Visages fermés et tissus rouges noués sur la tête, les employés affirment continuer à travailler quotidiennement et à générer des recettes importantes grâce aux chantiers réalisés. Selon eux, les paiements effectués pour ces travaux ne seraient pas redistribués aux agents. Ils accusent le directeur général, Ali Boina, ainsi que la comptable, Rahamata, de s’approprier les fonds destinés aux salaires, tout en rappelant que les rémunérations ne transitent pas par l’État mais directement par la direction des TP.
Les agents évoquent également la location d’un engin en 2023, qui aurait généré plusieurs millions de francs comoriens.

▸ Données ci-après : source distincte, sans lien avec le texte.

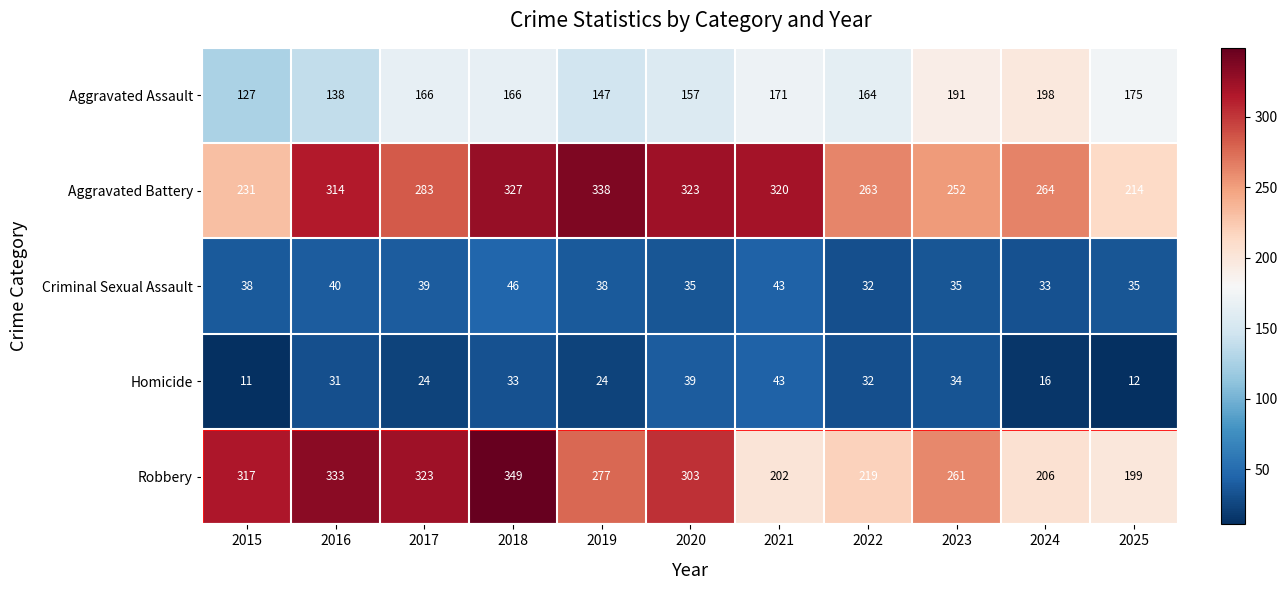

List the series in order of their peak value, lowest first.

Homicide, Criminal Sexual Assault, Aggravated Assault, Aggravated Battery, Robbery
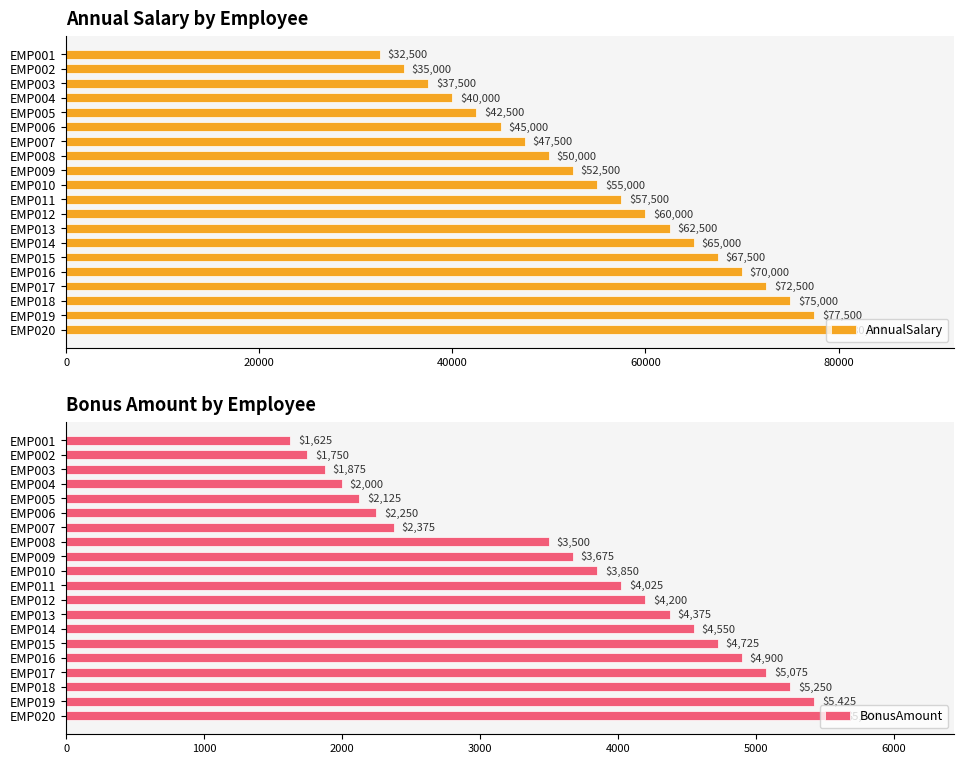

List the series in order of their peak value, lowest first.

BonusAmount, AnnualSalary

Malgré ces revenus, seuls 50 % des salaires auraient été versés, selon leurs témoignages. Ils dénoncent aussi la vente de véhicules de service et réclament une intervention rapide des autorités.
Affirmant avoir déjà saisi le chef de l’État, le secrétariat général du gouvernement et la Cour des comptes, les employés disent assumer pleinement leurs déclarations, alors que le dossier serait toujours en cours d’examen.